Dataset entries

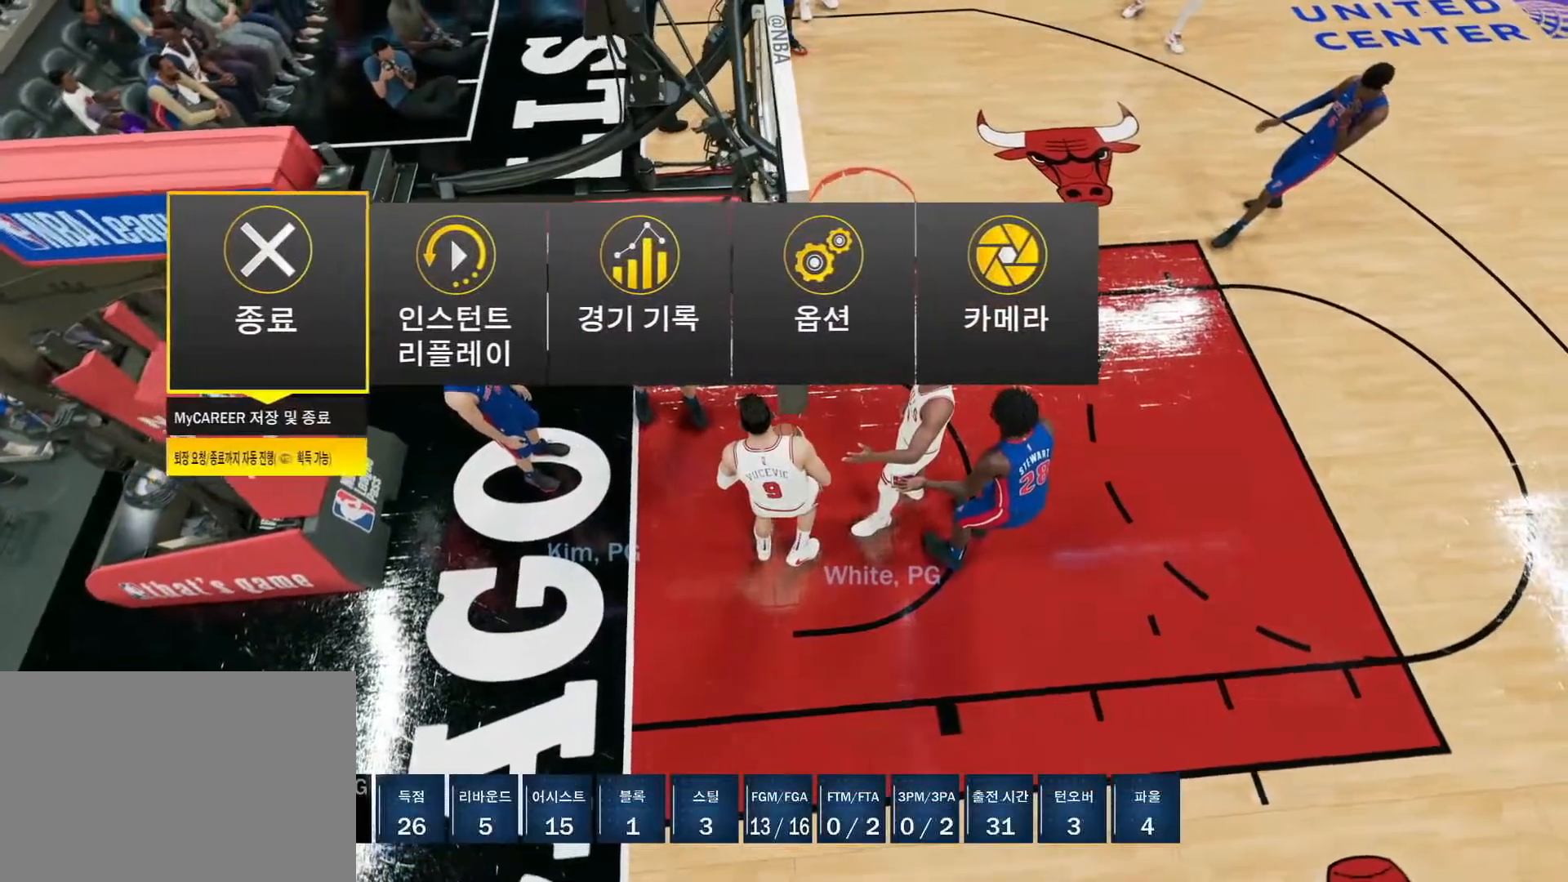
{"buttons": [], "left_stick": "center", "right_stick": "center", "events": [[50, "CROSS", "up"], [217, "DPAD_DOWN", "down"], [334, "DPAD_DOWN", "up"]]}
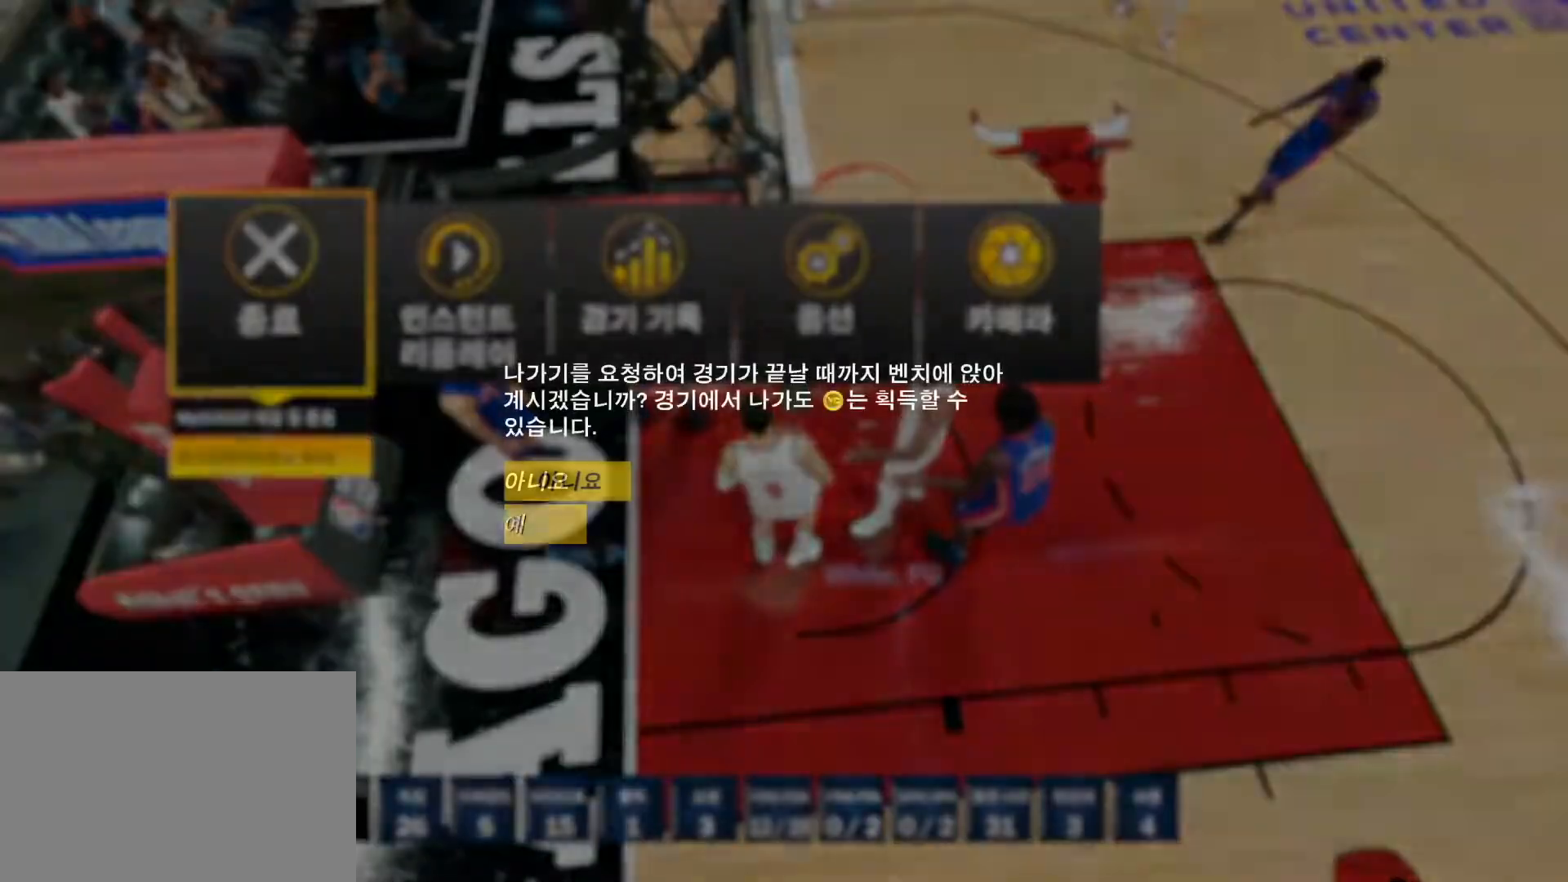
{"buttons": [], "left_stick": "center", "right_stick": "center", "events": [[16, "CROSS", "down"], [117, "CROSS", "up"]]}
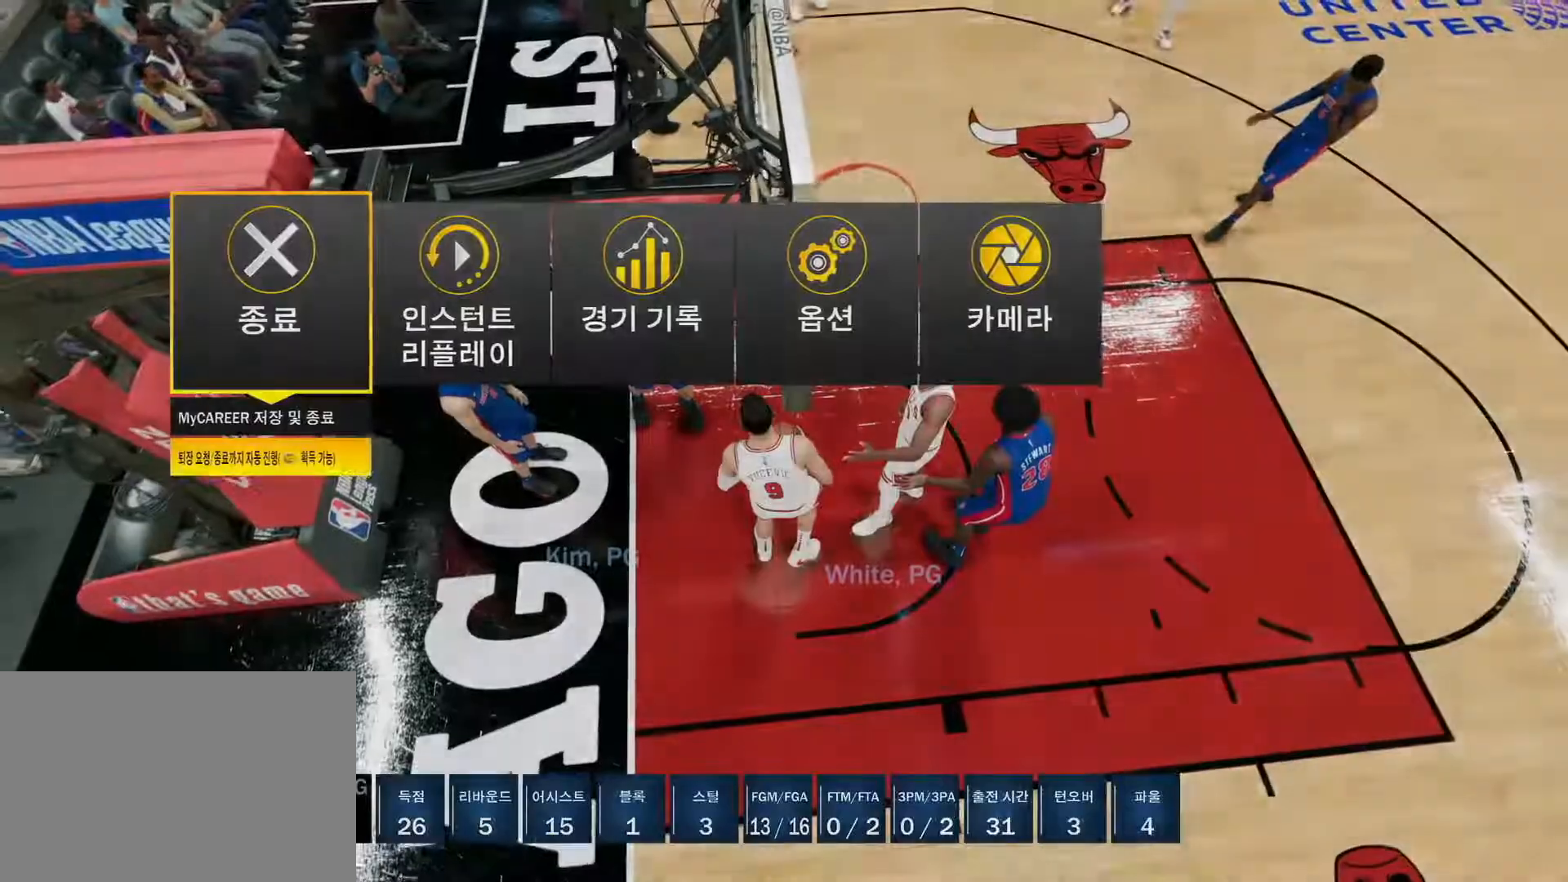
{"buttons": [], "left_stick": "center", "right_stick": "center", "events": []}
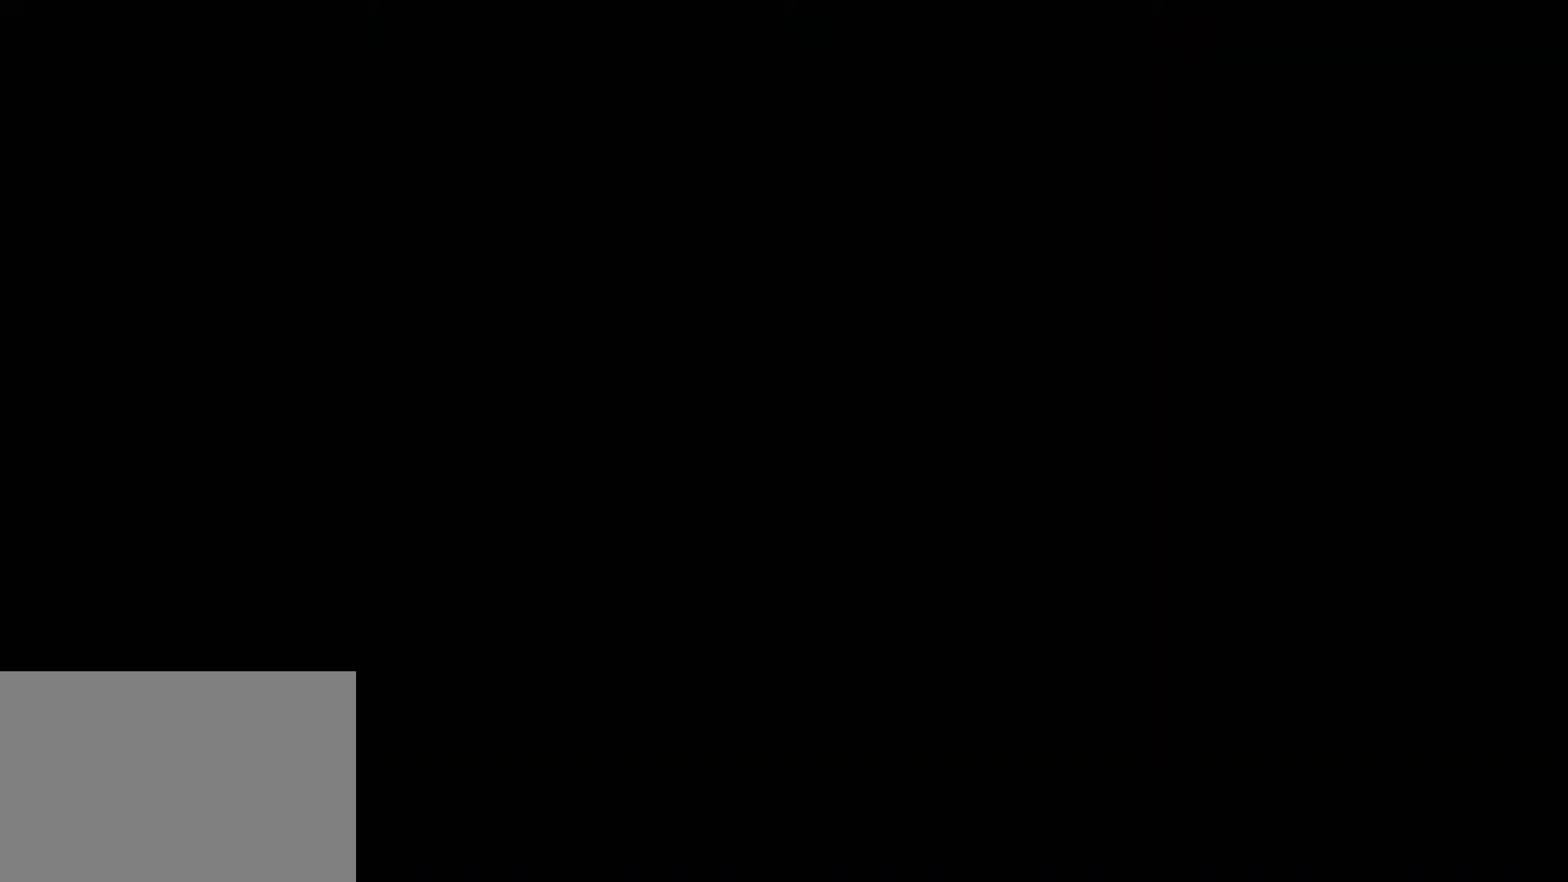
{"buttons": [], "left_stick": "center", "right_stick": "center", "events": []}
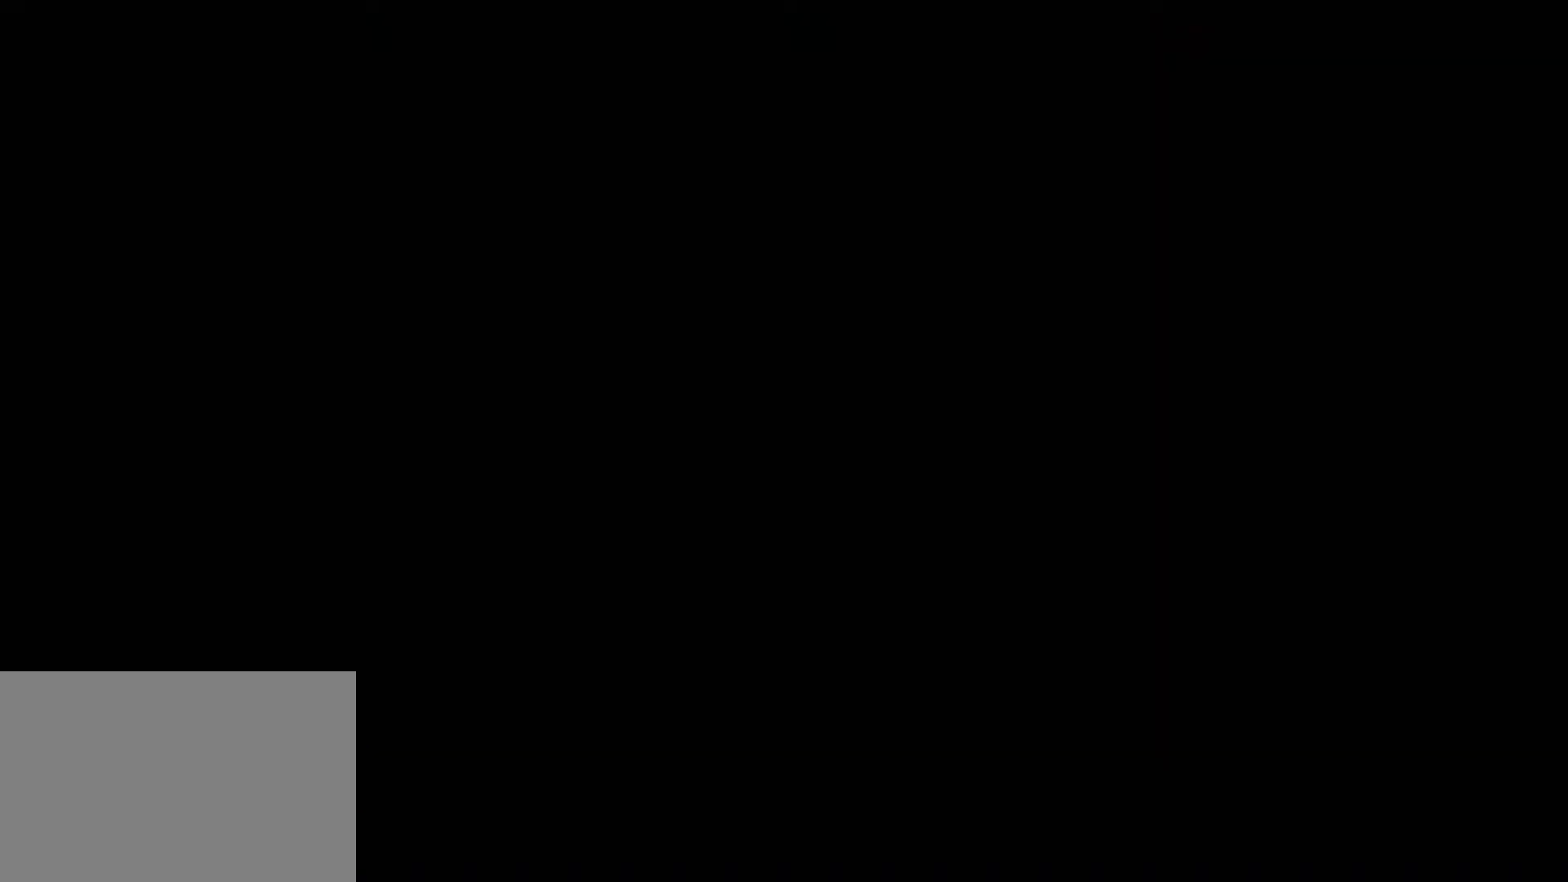
{"buttons": [], "left_stick": "center", "right_stick": "center", "events": []}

[Task description]
Output the data above in full. Skip every picture.

[Completed task]
{"buttons": [], "left_stick": "center", "right_stick": "center", "events": [[50, "CROSS", "up"], [217, "DPAD_DOWN", "down"], [334, "DPAD_DOWN", "up"]]}
{"buttons": [], "left_stick": "center", "right_stick": "center", "events": [[16, "CROSS", "down"], [117, "CROSS", "up"]]}
{"buttons": [], "left_stick": "center", "right_stick": "center", "events": []}
{"buttons": [], "left_stick": "center", "right_stick": "center", "events": []}
{"buttons": [], "left_stick": "center", "right_stick": "center", "events": []}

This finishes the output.